To translate this to the proper input format to test, we once again need to take each word and map them to our previous vector of words:
james=16
can=???
you=17
pick=???
up=???
the=29
dog=26
Any words with ??? mean that we didn’t see those words during the training phase, so we will essentially ignore them for now. So to convert that new email to the proper input format, it would look like:
0 16:1 17:1 26:1 29:1
Since we know that this email should not be classified as SPAM, we start it off with a “0”, then include a value for any words we already know about. We will then save this text in a file named “sample.1.txt” and run the following command line to test it:
c:\Program Files\LibSVM\windows>svm-predict.exe sample.1.txt spam.train.model sample.1.predicted.txt
Accuracy = 100% (1/1) (classification)
The output on the command line tells us that the algorithm predicted the email was HAM and not SPAM since it had an accuracy of 100%. Also, if you open up the sample.1.predicted.txt, you will see a single entry with “0” indicating that it predicted the first line in the input file belonged to the class “0” or HAM.

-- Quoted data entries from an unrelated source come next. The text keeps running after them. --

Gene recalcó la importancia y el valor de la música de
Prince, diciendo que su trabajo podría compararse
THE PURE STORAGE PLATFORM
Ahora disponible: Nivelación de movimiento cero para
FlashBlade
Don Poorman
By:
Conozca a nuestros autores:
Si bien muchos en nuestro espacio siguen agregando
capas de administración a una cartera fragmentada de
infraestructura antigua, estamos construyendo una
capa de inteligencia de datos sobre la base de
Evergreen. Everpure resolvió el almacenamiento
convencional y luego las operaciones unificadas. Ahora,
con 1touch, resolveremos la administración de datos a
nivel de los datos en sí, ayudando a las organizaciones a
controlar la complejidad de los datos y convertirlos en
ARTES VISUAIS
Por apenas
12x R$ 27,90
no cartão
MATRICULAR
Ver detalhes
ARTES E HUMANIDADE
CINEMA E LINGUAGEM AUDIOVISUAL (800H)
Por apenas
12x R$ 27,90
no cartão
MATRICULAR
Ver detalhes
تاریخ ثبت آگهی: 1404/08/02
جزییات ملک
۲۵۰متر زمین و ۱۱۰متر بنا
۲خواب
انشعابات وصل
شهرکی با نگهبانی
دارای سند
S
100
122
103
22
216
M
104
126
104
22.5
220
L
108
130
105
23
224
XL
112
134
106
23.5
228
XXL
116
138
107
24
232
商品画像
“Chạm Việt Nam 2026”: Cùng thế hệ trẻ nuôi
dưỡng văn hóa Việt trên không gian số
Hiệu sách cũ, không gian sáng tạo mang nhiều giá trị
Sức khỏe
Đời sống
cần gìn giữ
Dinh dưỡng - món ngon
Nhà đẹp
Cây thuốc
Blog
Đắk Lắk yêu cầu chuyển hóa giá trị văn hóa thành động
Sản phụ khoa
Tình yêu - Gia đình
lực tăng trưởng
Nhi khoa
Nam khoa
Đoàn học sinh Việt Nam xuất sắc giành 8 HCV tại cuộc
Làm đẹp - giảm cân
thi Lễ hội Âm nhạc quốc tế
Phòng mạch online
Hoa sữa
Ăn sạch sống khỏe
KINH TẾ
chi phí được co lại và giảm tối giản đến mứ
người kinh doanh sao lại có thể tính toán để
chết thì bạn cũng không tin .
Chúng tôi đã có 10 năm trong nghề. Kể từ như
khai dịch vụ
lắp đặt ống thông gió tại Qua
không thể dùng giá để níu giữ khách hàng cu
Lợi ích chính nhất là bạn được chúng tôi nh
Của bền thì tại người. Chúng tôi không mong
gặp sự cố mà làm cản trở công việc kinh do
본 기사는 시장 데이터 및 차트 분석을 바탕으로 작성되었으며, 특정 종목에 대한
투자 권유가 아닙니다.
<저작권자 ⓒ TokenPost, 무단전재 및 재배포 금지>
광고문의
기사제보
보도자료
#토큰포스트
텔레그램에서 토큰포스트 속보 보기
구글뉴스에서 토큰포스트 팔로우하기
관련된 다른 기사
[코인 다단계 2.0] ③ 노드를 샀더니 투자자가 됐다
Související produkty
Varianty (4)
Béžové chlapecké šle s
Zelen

Now lets, add some new sample emails to test:
Cheap viagra by mail!
James, you need viagra.
The first email is obviously a SPAM type email, but the second one is a little more interesting. If that was sent from a stranger, then it might be SPAM, however if my wife sent it, it may not 🙂
So let’s add them to our input file along with the first one, it would look like:
0 16:1 17:1 26:1 29:1
1 2:1 3:1 8:1 9:1
0 2:1 16:1 17:1
And then, lets run the algorithm to see what it thinks:
c:\Program Files\LibSVM\windows>svm-predict.exe sample.1.txt spam.train.model sample.1.predicted.txt
Accuracy = 100% (3/3) (classification)
As you can see, the algorithm did very well. It thought that the first email was HAM, the second was SPAM, and the third was HAM. The output file shows 0, 1, 0.
While this was a trivial and made up example, I hope that I met the overall goal, which was to show how to use LIBSVM for classification problems. By building an input training set, generating a predictive model, and testing it against inputs we showed that Support Vector Machines can be powerful and easy to use tools in Machine Learning.